Tian looked down in a sudden panic. He was neatly dressed in his sect robes. He looked up at Elder Feng wonderingly. “I had Steward Pan change and dress you after he washed you with a high pressure stream of soap and water. Where he found such a tool, I don’t know. And I won’t ask.”

“I will have to thank him later.”

“Do so. You will be interested to know that the only thing we did recover from the location of the lightning strikes was the purified demon finger. Part of why I am so certain you will be enshrined is because that particular finger belonged to an actual Hungry Ghost. The very weakest of its kind, but a genuine demon of true substance, not the base things you saw summoned in the wasteland. It is now a pure, translucent crystal with veins of gold running through it. There is a faint halo, visible in dim light, of righteous aura around it.”

Tian and Hong exchanged shocked looks.

“I was unconscious, Elder.”

“You were in a state of no-mind, presumably because the pain of having that evil thing jammed into your chest overwhelmed your pain tolerance. Very similar, but not quite the same. As the remnant righteous aura seeping into your bone marrow is similar to that found on the former demon finger. But I’m not asking about any of that. I don’t want to know. And I’m not asking you either, Disciple Hong.”

The two juniors bowed politely, if utterly confused. Tian would have to ask Grandpa what happened later. Elder Feng waved her delicate hand and carried on.

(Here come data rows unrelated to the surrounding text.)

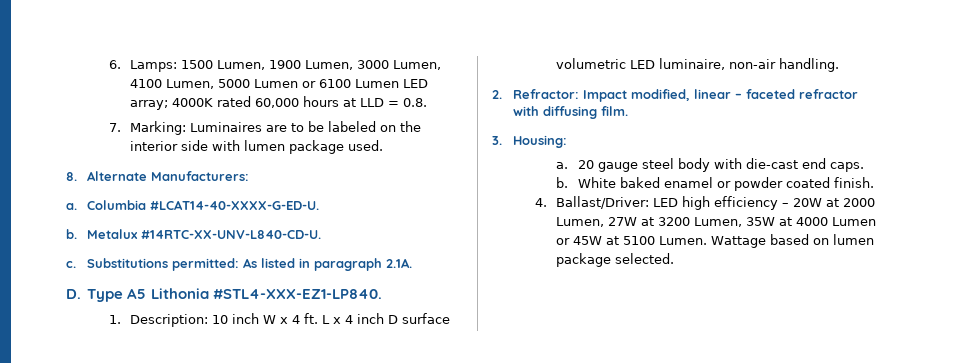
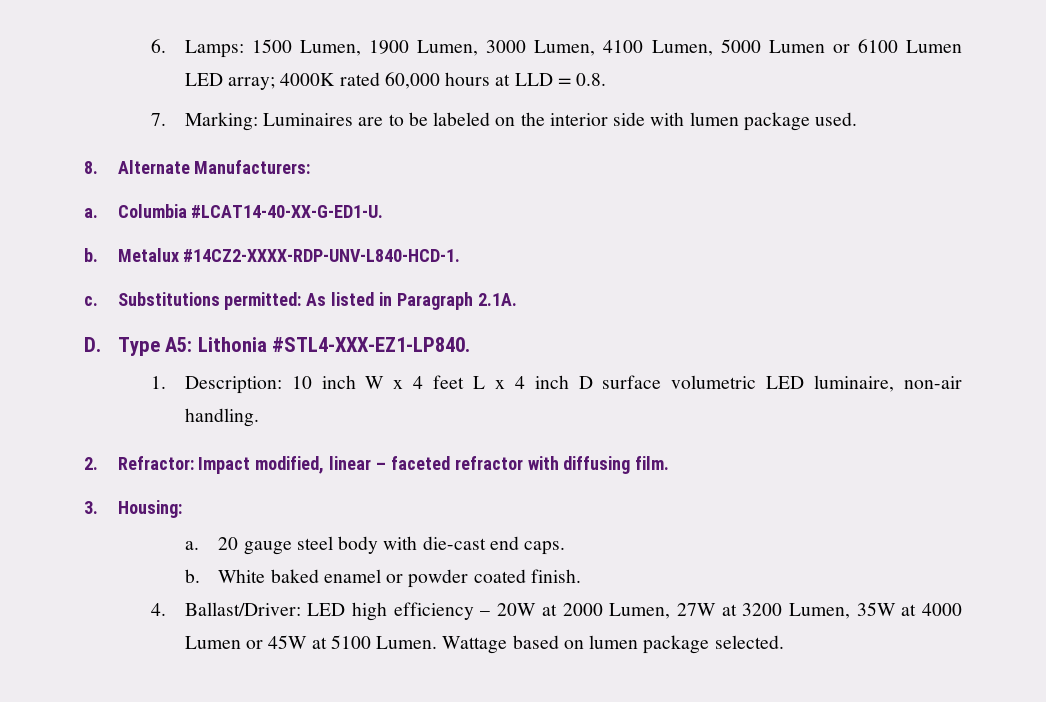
[150,200,320,210] #LCAT14-40-XXXX-G-ED-U. -> [191,205,384,218] #LCAT14-40-XX-G-ED1-U.
[141,230,322,239] #14RTC-XX-UNV-L840-CD-U. -> [183,249,461,262] #14CZ2-XXXX-RDP-UNV-L840-HCD-1.
[314,258,383,271] paragraph -> [396,292,473,310] Paragraph
[127,288,147,299] A5 -> [165,337,193,352] A5:
[304,313,319,324] ft. -> [433,375,465,389] feet

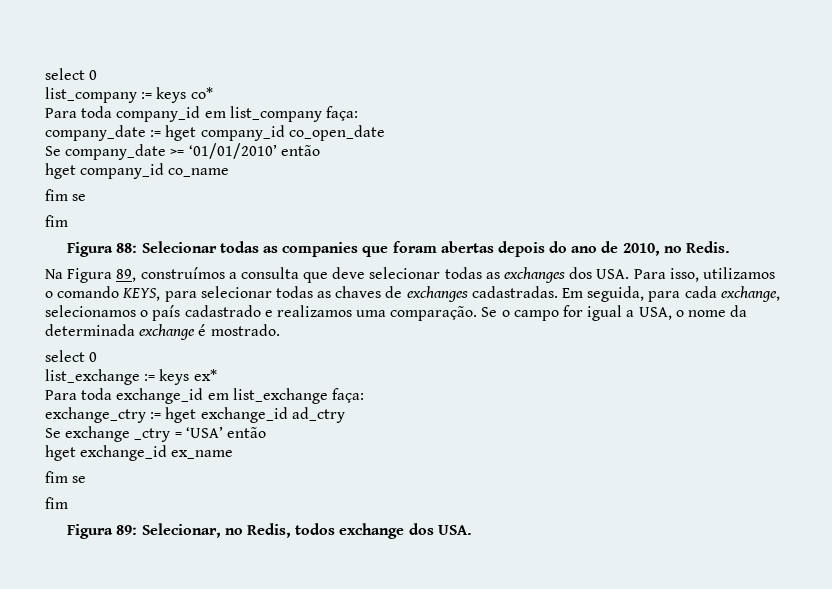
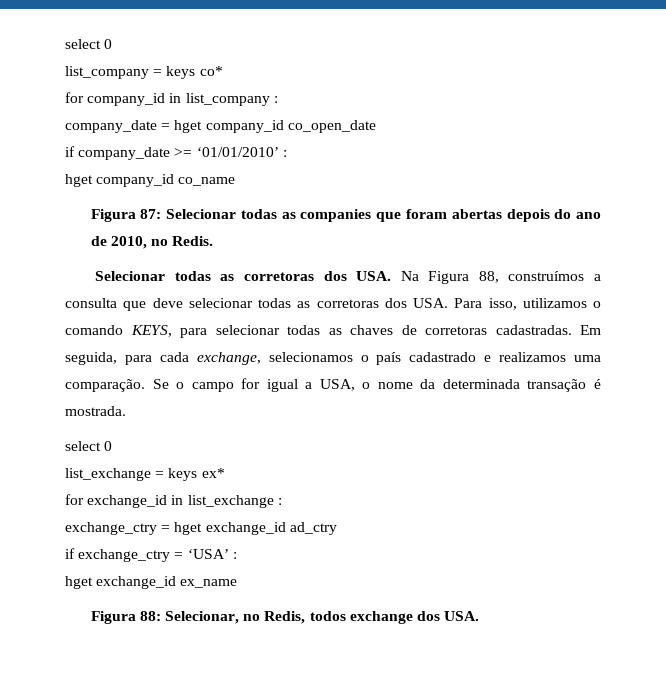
[141,92,153,99] := -> [153,69,163,76] =
[45,106,358,122] [45,125,162,141] Para toda company_id em list_company faça: // company_date := -> [65,92,278,106] [65,120,171,133] for company_id in list_company : // company_date =
[45,146,61,156] Se -> [65,146,75,157] if
[280,145,320,156] então -> [282,150,287,157] :
[45,189,87,201] [45,215,68,227] [67,242,138,257] // fim se // fim // Figura 88: -> [90,209,162,222] // Figura 87:
(731, 247) none -> [95,271,392,281] Selecionar todas as corretoras dos USA.
[116,269,137,282] 89, -> [478,271,499,283] 88,
[504,267,566,283] exchanges -> [316,299,379,308] corretoras
[406,286,468,302] exchanges -> [425,326,487,335] corretoras
[139,324,280,340] exchange é mostrado. -> [527,379,602,392] [65,406,126,416] transação é mostrada.
[144,374,156,381] := -> [155,471,165,478] =
[45,388,364,404] [45,407,162,423] Para toda exchange_id em list_exchange faça: // exchange_ctry := -> [65,494,282,508] [65,522,171,535] for exchange_id in list_exchange : // exchange_ctry =
[45,426,171,442] Se exchange _ctry -> [65,548,171,562] if exchange_ctry
[226,427,266,438] então -> [232,552,237,559] :
[45,471,87,483] [45,497,68,509] [67,524,138,539] // fim se // fim // Figura 89: -> [90,611,161,624] // Figura 88:

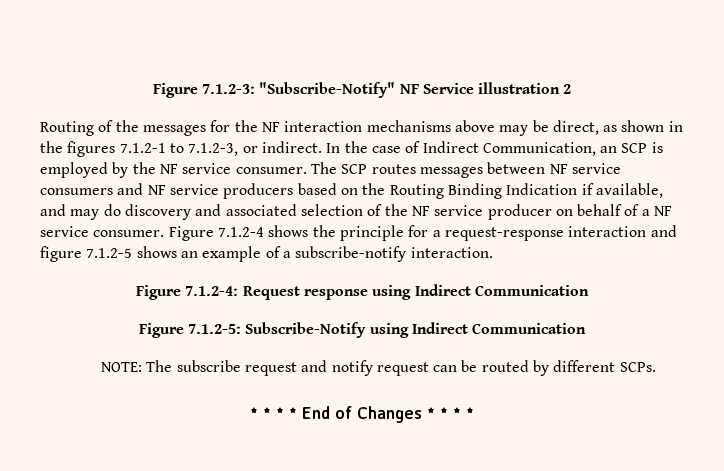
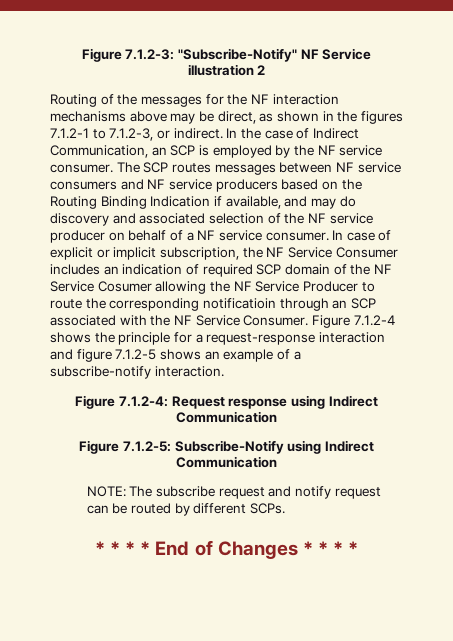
(165, 233) none -> [332,230,392,241] [50,247,398,260] [50,264,392,277] [50,281,375,294] [50,298,376,311] [50,315,309,326] In case of explicit or implicit subscription, the NF Service Consumer includes an indication of required SCP domain of the NF Service Cosumer allowing the NF Service Producer to route the corresponding notificatioin through an SCP associated with the NF Service Consumer.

“It was agreed that the finger would remain in Burning Flag City to be enshrined. Since you had ignored them earlier, I also suggested they keep the storage rings and weapons of the mercenaries you killed and use an equivalent value of mortal money to pay restitution to those harmed by the heretics. This was met with strong approval. I think they expected me to fight them over it, for some reason.”

“Thank you very much, Elder. That is perfect.” Tian stood and clasped his hands, bowing deeply.

“It was the simplest solution. I would have to explain why we had any claim on them at all otherwise. Congratulations, by the way.”

“Was there something else?” Tian straightened up in alarm. He couldn’t think of what else might have happened to justify her congratulations.

“Just one other thing. It seems you grew a finger back. Doubtless you found it at the bottom of your storage ring, or possibly the pocket of a spare robe. In any case, I’m not asking. And I don’t want to know.”